Since Sherborn’s founding in 1652, the land of Unity Farm has been adjacent to the town center. In the past, the property has been a dairy, sheep paddocks, and part of a much larger farm. As I’ve cut trails through the property I’ve uncovered old tools, old timbers, and numerous rock walls.
Along the Unity Farm Marsh trail are two particularly interesting sights – the Sherborn Powder House and the Old Dug Well/Windmill.
The Powder House
The Powder House for Sherborn was built by the town in 1800 so that gun powder could be removed from the public meetinghouse where it had been stored, much to the relief of concerned citizens. James Bullard was appointed keeper and the building was constructed in a meadow overlooking the lane behind his house at 33 North Main Street. Although the actual building was demolished in 1857, the site of the Powder House is on our property. The circular foundation is still in place and the rocks used to build up the walls are lying adjacent to the foundation. An ash tree has grown up inside the former building. Today, railroad tracks cross Powder House Lane in Sherborn, so the Powder House is no longer publicly accessible. I’ve cleared the area, connected it to our trails and will be adding National Forest Service-like signage to it soon.
The Old Dug Well
About 100 feet south from the Powder House is an old, hand dug, brick-lined well. When I first found it, the well was filled with 5 feet of mud, wood debris and midden. What do I mean by midden? As I began to excavate the well, I found 10 old milk crates, hundreds of pounds of old unmilled lumber, rusted iron tools, and an old menu board, pictured below. Although fragments of the menu board are missing, it appears to announce “Great Steaks” like the “Powder House Tenderloin”, Sirloin, Round, etc. The lettering appears to be from the early 1900’s. I’ve asked Historical Society members about the well and steak sign. Their only guess is that it might have been related to the old train station on Powder House Lane (no longer there) that used to be the major transportation hub in Sherborn.

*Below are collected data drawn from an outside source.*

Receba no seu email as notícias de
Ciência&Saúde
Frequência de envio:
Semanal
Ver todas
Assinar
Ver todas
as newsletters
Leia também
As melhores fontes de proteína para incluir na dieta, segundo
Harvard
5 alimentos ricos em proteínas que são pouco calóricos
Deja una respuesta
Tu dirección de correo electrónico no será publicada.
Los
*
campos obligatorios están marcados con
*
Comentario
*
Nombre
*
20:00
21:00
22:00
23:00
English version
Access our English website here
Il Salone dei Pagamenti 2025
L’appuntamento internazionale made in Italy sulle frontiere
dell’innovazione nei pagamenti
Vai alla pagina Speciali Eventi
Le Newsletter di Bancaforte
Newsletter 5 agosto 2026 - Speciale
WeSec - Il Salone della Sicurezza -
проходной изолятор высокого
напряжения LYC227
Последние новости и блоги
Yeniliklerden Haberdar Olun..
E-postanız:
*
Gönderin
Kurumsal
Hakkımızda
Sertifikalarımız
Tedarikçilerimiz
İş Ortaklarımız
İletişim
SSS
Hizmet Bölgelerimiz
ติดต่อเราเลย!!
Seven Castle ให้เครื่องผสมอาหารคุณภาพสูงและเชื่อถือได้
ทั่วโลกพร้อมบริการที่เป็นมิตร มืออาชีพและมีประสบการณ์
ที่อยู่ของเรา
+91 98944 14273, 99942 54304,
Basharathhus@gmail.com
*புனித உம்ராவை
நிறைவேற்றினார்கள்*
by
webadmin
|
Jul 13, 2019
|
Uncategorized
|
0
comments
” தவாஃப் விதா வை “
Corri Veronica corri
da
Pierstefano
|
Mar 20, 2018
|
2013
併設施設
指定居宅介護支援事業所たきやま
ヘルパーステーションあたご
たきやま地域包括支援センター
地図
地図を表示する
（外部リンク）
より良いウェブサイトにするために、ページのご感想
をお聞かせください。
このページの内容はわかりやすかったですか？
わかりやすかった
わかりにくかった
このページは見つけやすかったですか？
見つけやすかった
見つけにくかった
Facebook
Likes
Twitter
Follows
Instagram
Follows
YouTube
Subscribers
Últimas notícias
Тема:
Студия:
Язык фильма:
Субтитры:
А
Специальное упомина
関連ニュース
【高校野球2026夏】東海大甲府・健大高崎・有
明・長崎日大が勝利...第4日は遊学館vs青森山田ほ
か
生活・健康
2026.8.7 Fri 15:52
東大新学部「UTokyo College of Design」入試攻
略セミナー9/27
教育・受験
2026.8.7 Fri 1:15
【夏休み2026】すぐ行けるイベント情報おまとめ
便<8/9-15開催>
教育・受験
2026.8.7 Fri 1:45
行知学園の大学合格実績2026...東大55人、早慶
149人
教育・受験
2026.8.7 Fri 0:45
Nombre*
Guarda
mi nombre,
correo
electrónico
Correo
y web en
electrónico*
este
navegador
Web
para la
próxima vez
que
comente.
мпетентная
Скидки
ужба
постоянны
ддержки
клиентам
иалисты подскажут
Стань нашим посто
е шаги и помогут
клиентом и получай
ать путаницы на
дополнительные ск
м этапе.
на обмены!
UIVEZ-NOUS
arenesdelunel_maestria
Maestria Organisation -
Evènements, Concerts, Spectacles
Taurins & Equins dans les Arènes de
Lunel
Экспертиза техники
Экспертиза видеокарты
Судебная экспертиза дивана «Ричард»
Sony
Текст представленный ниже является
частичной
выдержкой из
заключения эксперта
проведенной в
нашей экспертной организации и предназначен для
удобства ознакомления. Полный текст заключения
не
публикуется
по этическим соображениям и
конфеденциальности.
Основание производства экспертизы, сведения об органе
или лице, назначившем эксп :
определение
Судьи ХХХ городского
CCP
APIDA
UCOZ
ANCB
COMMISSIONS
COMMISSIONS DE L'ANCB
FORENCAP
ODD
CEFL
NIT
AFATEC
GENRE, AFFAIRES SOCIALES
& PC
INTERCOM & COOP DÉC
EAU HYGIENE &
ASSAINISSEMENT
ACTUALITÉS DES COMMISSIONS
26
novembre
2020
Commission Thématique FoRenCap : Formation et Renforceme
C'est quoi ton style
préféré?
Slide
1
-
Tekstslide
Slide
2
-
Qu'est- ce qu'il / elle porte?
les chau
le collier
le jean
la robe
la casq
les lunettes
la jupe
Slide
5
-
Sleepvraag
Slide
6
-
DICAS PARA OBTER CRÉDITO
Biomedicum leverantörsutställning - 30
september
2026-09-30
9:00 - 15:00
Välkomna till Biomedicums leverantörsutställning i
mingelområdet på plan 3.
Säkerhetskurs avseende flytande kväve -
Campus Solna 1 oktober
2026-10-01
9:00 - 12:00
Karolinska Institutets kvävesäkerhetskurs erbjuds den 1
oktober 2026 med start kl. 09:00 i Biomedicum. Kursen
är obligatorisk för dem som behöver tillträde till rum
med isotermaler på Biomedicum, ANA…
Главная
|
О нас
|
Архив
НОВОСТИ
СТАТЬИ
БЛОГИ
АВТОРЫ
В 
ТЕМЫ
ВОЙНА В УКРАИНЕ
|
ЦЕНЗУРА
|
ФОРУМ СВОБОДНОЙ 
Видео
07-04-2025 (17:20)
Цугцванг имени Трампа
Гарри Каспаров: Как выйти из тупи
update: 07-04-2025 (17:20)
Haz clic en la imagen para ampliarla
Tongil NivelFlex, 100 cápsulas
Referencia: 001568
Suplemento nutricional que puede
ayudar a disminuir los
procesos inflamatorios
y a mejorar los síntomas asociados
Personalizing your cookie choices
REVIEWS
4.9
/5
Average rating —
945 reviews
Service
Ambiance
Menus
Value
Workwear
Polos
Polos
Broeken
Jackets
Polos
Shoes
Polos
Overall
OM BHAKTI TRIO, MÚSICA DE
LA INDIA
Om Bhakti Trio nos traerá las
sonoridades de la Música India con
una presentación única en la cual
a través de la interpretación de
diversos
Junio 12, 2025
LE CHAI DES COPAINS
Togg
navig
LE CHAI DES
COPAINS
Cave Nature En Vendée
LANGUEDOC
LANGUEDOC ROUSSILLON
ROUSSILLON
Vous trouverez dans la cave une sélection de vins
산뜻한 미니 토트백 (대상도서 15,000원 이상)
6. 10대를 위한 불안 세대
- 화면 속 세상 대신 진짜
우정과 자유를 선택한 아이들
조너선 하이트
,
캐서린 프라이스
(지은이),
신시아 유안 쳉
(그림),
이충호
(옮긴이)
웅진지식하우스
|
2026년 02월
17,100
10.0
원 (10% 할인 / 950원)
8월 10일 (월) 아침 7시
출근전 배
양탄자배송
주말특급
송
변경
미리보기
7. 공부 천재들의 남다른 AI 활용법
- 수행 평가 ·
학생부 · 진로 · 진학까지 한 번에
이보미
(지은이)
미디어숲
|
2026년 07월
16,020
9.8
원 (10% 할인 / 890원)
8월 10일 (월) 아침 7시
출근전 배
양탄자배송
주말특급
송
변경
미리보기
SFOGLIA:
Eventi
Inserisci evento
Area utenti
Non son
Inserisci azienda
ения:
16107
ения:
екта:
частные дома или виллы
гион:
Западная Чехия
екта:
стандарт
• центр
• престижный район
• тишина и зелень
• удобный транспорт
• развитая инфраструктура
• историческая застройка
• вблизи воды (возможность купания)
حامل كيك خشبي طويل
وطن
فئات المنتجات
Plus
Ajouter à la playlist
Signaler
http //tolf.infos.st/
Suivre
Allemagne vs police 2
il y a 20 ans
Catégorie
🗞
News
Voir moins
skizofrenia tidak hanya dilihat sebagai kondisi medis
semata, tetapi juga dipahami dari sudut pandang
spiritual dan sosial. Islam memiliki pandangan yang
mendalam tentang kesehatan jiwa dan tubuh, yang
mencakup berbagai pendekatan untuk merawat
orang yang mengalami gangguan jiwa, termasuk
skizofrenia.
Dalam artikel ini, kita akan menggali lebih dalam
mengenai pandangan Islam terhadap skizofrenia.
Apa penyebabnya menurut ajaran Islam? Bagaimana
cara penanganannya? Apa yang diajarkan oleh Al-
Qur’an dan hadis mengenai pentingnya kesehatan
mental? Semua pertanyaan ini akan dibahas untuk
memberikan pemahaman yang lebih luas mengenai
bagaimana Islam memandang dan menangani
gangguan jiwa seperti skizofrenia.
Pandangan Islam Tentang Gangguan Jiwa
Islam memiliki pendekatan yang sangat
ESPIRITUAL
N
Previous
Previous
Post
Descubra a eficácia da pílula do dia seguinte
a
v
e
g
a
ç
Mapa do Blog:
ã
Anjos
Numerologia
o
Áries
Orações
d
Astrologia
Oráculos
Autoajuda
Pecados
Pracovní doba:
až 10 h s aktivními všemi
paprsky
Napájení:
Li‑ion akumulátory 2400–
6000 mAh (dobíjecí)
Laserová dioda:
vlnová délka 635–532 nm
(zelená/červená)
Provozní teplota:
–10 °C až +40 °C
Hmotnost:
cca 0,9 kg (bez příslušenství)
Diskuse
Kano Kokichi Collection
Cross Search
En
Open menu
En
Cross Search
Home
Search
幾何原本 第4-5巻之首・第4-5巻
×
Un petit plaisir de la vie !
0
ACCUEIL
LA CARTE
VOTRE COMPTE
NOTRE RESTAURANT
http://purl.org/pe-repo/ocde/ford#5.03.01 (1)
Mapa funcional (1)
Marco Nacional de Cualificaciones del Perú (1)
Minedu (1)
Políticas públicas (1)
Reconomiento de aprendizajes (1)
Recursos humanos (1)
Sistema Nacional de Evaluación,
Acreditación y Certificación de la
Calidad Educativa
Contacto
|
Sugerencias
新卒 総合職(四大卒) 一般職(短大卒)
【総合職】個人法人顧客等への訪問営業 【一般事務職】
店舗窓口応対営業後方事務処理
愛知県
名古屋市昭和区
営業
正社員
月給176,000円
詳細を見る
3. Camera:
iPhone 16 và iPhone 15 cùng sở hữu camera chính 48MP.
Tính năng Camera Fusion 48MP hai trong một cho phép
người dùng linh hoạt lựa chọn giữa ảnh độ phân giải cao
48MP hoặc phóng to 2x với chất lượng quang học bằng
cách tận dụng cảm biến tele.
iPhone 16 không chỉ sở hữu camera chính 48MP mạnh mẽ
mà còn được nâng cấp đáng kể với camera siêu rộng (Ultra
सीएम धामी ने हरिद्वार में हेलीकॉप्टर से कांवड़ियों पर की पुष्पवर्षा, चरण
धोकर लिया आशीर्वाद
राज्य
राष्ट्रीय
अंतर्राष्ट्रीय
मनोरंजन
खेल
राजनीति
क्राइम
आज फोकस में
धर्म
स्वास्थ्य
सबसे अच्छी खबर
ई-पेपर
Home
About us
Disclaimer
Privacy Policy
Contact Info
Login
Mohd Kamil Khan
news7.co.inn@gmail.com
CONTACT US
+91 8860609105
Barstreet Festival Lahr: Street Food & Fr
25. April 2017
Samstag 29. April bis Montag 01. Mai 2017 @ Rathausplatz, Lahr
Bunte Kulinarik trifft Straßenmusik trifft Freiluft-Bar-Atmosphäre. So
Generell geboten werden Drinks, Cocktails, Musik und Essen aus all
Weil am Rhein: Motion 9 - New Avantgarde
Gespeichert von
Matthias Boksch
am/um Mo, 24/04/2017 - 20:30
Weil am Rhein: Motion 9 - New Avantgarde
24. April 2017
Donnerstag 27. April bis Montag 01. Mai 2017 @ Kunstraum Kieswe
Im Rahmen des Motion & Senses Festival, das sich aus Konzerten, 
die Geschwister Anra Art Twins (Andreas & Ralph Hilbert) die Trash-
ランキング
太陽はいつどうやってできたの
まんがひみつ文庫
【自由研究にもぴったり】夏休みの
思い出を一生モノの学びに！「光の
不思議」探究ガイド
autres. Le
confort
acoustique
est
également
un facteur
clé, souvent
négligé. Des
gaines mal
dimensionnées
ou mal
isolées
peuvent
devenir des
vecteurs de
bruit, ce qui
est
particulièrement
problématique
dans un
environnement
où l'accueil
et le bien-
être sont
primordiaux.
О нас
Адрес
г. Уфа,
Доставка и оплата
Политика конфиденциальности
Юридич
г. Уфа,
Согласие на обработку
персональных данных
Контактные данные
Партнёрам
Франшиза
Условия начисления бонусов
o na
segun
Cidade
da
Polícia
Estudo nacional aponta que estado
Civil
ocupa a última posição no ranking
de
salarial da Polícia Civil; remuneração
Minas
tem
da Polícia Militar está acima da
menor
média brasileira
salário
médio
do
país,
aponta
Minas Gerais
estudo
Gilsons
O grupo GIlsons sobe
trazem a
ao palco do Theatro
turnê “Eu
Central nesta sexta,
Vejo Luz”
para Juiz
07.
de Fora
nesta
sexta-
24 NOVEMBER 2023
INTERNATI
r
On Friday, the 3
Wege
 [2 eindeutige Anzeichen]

Next to the well, an old windmill (blades shown above) provided the energy to pump the well water uphill to sheep grazing meadows.
Since the well has now been restored to be a fully functional water source, I built a cover for it from 6×6 and 3×5 lumber. We do not want wandering deer (or wayward teens) to fall into the well. Our Great Pyrenees may not be as communicative as Lassie if Timmy falls into it.